* [PROBLEM DETAILS] Consider the records below. How many of their lines include the word "товар"? State the number and nothing else.

Stored data entries
:::::
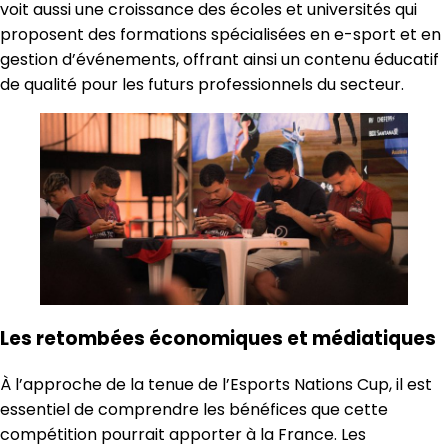
voit aussi une croissance des écoles et universités qui
proposent des formations spécialisées en e-sport et en
gestion d’événements, offrant ainsi un contenu éducatif
de qualité pour les futurs professionnels du secteur.
Les retombées économiques et médiatiques
À l’approche de la tenue de l’Esports Nations Cup, il est
essentiel de comprendre les bénéfices que cette
compétition pourrait apporter à la France. Les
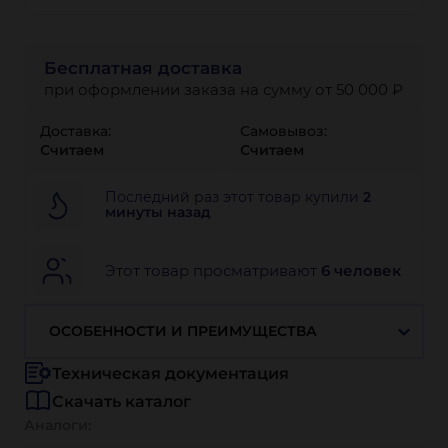
Бесплатная доставка
при оформлении заказа на сумму от 50 000 ₽
Доставка:
Самовывоз:
Считаем
Считаем
Последний раз этот товар купили
2
минуты назад
Этот товар просматривают
6 человек
ОСОБЕННОСТИ И ПРЕИМУЩЕСТВА
Техническая документация
Скачать каталог
Аналоги:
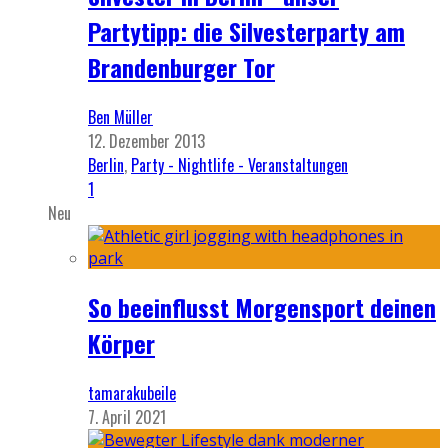
Partytipp: die Silvesterparty am
Brandenburger Tor
Ben Müller
12. Dezember 2013
Berlin
,
Party - Nightlife - Veranstaltungen
1
Neu
So beeinflusst Morgensport deinen
Körper
tamarakubeile
7. April 2021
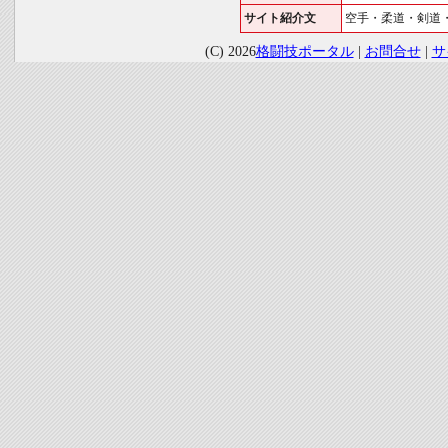
サイト紹介文
空手・柔道・剣道
(C) 2026
格闘技ポータル
|
お問合せ
|
サ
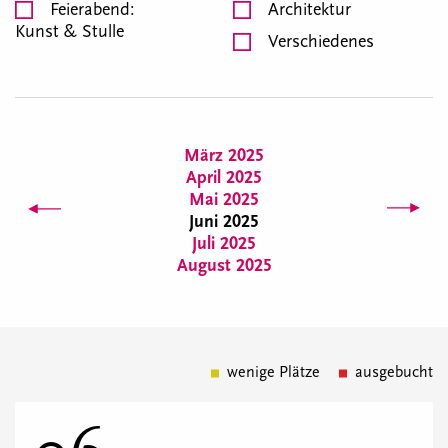
Feierabend:
Architektur
Kunst & Stulle
Verschiedenes
März 2025
April 2025
Mai 2025
Juni 2025
Juli 2025
August 2025
wenige Plätze
ausgebucht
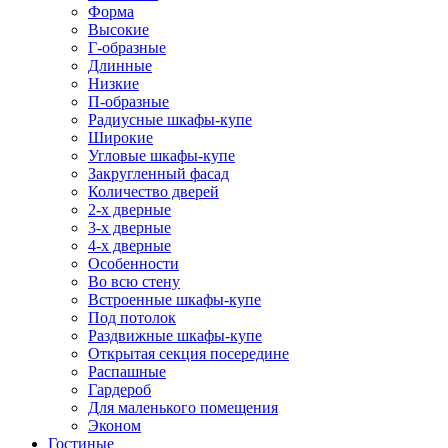
Форма
Высокие
Г-образные
Длинные
Низкие
П-образные
Радиусные шкафы-купе
Широкие
Угловые шкафы-купе
Закругленный фасад
Количество дверей
2-х дверные
3-х дверные
4-х дверные
Особенности
Во всю стену
Встроенные шкафы-купе
Под потолок
Раздвижные шкафы-купе
Открытая секция посередине
Распашные
Гардероб
Для маленького помещения
Эконом
Гостиные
:::::
* [SOLUTION FOR THIS TASK] 2